◆ Required work
Look at the entries below and reproduce them exactly.

Dataset entries:
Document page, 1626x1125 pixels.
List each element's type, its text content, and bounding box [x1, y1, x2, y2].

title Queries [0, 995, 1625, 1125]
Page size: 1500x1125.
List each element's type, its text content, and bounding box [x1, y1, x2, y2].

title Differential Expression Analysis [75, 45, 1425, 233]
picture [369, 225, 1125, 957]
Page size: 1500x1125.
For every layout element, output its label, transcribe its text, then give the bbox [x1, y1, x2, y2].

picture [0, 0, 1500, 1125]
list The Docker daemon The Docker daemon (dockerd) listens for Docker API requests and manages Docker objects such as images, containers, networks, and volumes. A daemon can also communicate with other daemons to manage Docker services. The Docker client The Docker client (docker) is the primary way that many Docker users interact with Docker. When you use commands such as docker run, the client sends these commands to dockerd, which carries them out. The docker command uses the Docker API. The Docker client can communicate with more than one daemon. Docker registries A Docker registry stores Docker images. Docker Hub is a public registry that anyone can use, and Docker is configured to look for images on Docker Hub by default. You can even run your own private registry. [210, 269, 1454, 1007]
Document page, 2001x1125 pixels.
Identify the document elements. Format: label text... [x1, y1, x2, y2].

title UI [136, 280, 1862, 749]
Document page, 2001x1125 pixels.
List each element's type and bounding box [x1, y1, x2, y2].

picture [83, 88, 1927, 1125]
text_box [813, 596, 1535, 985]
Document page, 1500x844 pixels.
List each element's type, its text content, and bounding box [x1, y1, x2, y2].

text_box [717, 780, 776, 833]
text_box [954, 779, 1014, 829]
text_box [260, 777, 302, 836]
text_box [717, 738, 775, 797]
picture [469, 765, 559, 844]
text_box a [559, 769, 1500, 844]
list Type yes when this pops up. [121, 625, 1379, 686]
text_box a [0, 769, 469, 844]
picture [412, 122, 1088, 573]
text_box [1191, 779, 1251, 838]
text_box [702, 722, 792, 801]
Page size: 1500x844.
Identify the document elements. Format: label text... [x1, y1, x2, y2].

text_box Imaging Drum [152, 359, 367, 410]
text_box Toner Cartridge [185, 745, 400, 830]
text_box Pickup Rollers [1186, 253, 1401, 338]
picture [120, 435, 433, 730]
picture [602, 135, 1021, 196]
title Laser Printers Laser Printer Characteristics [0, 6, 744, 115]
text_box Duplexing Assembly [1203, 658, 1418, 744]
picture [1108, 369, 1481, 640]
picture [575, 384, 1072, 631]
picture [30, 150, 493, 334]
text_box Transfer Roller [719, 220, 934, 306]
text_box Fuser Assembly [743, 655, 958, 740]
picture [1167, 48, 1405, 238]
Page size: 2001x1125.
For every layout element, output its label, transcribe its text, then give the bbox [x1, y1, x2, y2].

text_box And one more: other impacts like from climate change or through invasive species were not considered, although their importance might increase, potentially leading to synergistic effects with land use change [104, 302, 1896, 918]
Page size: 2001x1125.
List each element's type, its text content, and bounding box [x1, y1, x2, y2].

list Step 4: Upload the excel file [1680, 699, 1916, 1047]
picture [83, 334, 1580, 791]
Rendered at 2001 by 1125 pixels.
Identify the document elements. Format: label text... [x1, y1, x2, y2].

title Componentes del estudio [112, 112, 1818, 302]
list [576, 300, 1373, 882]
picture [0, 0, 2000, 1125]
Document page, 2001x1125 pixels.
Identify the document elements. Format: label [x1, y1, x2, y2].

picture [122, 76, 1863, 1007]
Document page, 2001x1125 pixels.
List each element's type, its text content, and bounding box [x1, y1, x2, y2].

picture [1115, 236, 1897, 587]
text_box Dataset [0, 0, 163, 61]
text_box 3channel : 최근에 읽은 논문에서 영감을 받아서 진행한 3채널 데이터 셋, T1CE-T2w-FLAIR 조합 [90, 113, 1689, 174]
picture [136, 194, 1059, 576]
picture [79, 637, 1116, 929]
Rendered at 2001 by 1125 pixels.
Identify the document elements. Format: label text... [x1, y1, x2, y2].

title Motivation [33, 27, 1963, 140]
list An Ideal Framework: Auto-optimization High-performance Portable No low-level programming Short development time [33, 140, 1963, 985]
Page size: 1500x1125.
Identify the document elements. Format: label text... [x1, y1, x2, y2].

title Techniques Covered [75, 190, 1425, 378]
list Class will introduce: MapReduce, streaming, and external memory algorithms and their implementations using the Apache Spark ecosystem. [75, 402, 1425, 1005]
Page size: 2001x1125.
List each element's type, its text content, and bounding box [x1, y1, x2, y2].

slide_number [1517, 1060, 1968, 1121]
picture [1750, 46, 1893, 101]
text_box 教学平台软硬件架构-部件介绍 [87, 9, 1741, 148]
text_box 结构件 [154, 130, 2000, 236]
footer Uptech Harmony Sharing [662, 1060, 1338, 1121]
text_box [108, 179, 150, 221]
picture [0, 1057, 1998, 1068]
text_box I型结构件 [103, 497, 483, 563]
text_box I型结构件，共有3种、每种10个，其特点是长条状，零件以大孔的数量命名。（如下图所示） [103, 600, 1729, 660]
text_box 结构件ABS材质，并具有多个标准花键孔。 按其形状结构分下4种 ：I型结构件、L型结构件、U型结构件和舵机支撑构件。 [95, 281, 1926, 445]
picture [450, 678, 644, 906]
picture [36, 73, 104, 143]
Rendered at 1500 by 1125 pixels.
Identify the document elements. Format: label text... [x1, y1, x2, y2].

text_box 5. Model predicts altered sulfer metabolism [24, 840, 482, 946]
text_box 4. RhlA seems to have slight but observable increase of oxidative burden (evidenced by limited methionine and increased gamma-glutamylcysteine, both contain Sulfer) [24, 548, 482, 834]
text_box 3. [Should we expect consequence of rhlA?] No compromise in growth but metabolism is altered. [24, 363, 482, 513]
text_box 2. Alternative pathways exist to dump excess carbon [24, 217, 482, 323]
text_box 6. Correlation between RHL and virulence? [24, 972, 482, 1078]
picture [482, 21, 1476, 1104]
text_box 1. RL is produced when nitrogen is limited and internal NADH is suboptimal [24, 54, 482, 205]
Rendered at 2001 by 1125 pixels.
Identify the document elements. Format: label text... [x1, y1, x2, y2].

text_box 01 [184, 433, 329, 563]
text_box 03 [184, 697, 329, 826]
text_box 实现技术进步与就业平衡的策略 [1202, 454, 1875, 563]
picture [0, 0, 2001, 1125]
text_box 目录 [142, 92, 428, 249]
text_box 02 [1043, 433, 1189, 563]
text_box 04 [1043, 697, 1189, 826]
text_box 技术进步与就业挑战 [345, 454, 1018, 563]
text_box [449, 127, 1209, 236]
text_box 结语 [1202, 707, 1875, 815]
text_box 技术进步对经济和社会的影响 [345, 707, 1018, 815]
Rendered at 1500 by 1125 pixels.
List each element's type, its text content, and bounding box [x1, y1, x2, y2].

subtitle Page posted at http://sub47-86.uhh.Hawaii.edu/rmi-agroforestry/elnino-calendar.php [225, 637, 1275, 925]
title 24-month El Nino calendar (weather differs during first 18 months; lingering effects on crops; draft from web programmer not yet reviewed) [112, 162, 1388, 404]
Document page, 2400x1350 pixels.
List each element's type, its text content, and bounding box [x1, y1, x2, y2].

◆ Exercise response
Document page, 1626x1125 pixels.
List each element's type, its text content, and bounding box [x1, y1, x2, y2].

title Queries [0, 995, 1625, 1125]
Page size: 1500x1125.
List each element's type, its text content, and bounding box [x1, y1, x2, y2].

title Differential Expression Analysis [75, 45, 1425, 233]
picture [369, 225, 1125, 957]
Page size: 1500x1125.
For every layout element, output its label, transcribe its text, then give the bbox [x1, y1, x2, y2].

picture [0, 0, 1500, 1125]
list The Docker daemon The Docker daemon (dockerd) listens for Docker API requests and manages Docker objects such as images, containers, networks, and volumes. A daemon can also communicate with other daemons to manage Docker services. The Docker client The Docker client (docker) is the primary way that many Docker users interact with Docker. When you use commands such as docker run, the client sends these commands to dockerd, which carries them out. The docker command uses the Docker API. The Docker client can communicate with more than one daemon. Docker registries A Docker registry stores Docker images. Docker Hub is a public registry that anyone can use, and Docker is configured to look for images on Docker Hub by default. You can even run your own private registry. [210, 269, 1454, 1007]
Document page, 2001x1125 pixels.
Identify the document elements. Format: label text... [x1, y1, x2, y2].

title UI [136, 280, 1862, 749]
Document page, 2001x1125 pixels.
List each element's type and bounding box [x1, y1, x2, y2].

picture [83, 88, 1927, 1125]
text_box [813, 596, 1535, 985]
Document page, 1500x844 pixels.
List each element's type, its text content, and bounding box [x1, y1, x2, y2].

text_box [717, 780, 776, 833]
text_box [954, 779, 1014, 829]
text_box [260, 777, 302, 836]
text_box [717, 738, 775, 797]
picture [469, 765, 559, 844]
text_box a [559, 769, 1500, 844]
list Type yes when this pops up. [121, 625, 1379, 686]
text_box a [0, 769, 469, 844]
picture [412, 122, 1088, 573]
text_box [1191, 779, 1251, 838]
text_box [702, 722, 792, 801]
Page size: 1500x844.
Identify the document elements. Format: label text... [x1, y1, x2, y2].

text_box Imaging Drum [152, 359, 367, 410]
text_box Toner Cartridge [185, 745, 400, 830]
text_box Pickup Rollers [1186, 253, 1401, 338]
picture [120, 435, 433, 730]
picture [602, 135, 1021, 196]
title Laser Printers Laser Printer Characteristics [0, 6, 744, 115]
text_box Duplexing Assembly [1203, 658, 1418, 744]
picture [1108, 369, 1481, 640]
picture [575, 384, 1072, 631]
picture [30, 150, 493, 334]
text_box Transfer Roller [719, 220, 934, 306]
text_box Fuser Assembly [743, 655, 958, 740]
picture [1167, 48, 1405, 238]
Page size: 2001x1125.
For every layout element, output its label, transcribe its text, then give the bbox [x1, y1, x2, y2].

text_box And one more: other impacts like from climate change or through invasive species were not considered, although their importance might increase, potentially leading to synergistic effects with land use change [104, 302, 1896, 918]
Page size: 2001x1125.
List each element's type, its text content, and bounding box [x1, y1, x2, y2].

list Step 4: Upload the excel file [1680, 699, 1916, 1047]
picture [83, 334, 1580, 791]
Rendered at 2001 by 1125 pixels.
Identify the document elements. Format: label text... [x1, y1, x2, y2].

title Componentes del estudio [112, 112, 1818, 302]
list [576, 300, 1373, 882]
picture [0, 0, 2000, 1125]
Document page, 2001x1125 pixels.
Identify the document elements. Format: label [x1, y1, x2, y2].

picture [122, 76, 1863, 1007]
Document page, 2001x1125 pixels.
List each element's type, its text content, and bounding box [x1, y1, x2, y2].

picture [1115, 236, 1897, 587]
text_box Dataset [0, 0, 163, 61]
text_box 3channel : 최근에 읽은 논문에서 영감을 받아서 진행한 3채널 데이터 셋, T1CE-T2w-FLAIR 조합 [90, 113, 1689, 174]
picture [136, 194, 1059, 576]
picture [79, 637, 1116, 929]
Rendered at 2001 by 1125 pixels.
Identify the document elements. Format: label text... [x1, y1, x2, y2].

title Motivation [33, 27, 1963, 140]
list An Ideal Framework: Auto-optimization High-performance Portable No low-level programming Short development time [33, 140, 1963, 985]
Page size: 1500x1125.
Identify the document elements. Format: label text... [x1, y1, x2, y2].

title Techniques Covered [75, 190, 1425, 378]
list Class will introduce: MapReduce, streaming, and external memory algorithms and their implementations using the Apache Spark ecosystem. [75, 402, 1425, 1005]
Page size: 2001x1125.
List each element's type, its text content, and bounding box [x1, y1, x2, y2].

slide_number [1517, 1060, 1968, 1121]
picture [1750, 46, 1893, 101]
text_box 教学平台软硬件架构-部件介绍 [87, 9, 1741, 148]
text_box 结构件 [154, 130, 2000, 236]
footer Uptech Harmony Sharing [662, 1060, 1338, 1121]
text_box [108, 179, 150, 221]
picture [0, 1057, 1998, 1068]
text_box I型结构件 [103, 497, 483, 563]
text_box I型结构件，共有3种、每种10个，其特点是长条状，零件以大孔的数量命名。（如下图所示） [103, 600, 1729, 660]
text_box 结构件ABS材质，并具有多个标准花键孔。 按其形状结构分下4种 ：I型结构件、L型结构件、U型结构件和舵机支撑构件。 [95, 281, 1926, 445]
picture [450, 678, 644, 906]
picture [36, 73, 104, 143]
Rendered at 1500 by 1125 pixels.
Identify the document elements. Format: label text... [x1, y1, x2, y2].

text_box 5. Model predicts altered sulfer metabolism [24, 840, 482, 946]
text_box 4. RhlA seems to have slight but observable increase of oxidative burden (evidenced by limited methionine and increased gamma-glutamylcysteine, both contain Sulfer) [24, 548, 482, 834]
text_box 3. [Should we expect consequence of rhlA?] No compromise in growth but metabolism is altered. [24, 363, 482, 513]
text_box 2. Alternative pathways exist to dump excess carbon [24, 217, 482, 323]
text_box 6. Correlation between RHL and virulence? [24, 972, 482, 1078]
picture [482, 21, 1476, 1104]
text_box 1. RL is produced when nitrogen is limited and internal NADH is suboptimal [24, 54, 482, 205]
Rendered at 2001 by 1125 pixels.
Identify the document elements. Format: label text... [x1, y1, x2, y2].

text_box 01 [184, 433, 329, 563]
text_box 03 [184, 697, 329, 826]
text_box 实现技术进步与就业平衡的策略 [1202, 454, 1875, 563]
picture [0, 0, 2001, 1125]
text_box 目录 [142, 92, 428, 249]
text_box 02 [1043, 433, 1189, 563]
text_box 04 [1043, 697, 1189, 826]
text_box 技术进步与就业挑战 [345, 454, 1018, 563]
text_box [449, 127, 1209, 236]
text_box 结语 [1202, 707, 1875, 815]
text_box 技术进步对经济和社会的影响 [345, 707, 1018, 815]
Rendered at 1500 by 1125 pixels.
List each element's type, its text content, and bounding box [x1, y1, x2, y2].

subtitle Page posted at http://sub47-86.uhh.Hawaii.edu/rmi-agroforestry/elnino-calendar.php [225, 637, 1275, 925]
title 24-month El Nino calendar (weather differs during first 18 months; lingering effects on crops; draft from web programmer not yet reviewed) [112, 162, 1388, 404]
Document page, 2400x1350 pixels.
List each element's type, its text content, and bounding box [x1, y1, x2, y2].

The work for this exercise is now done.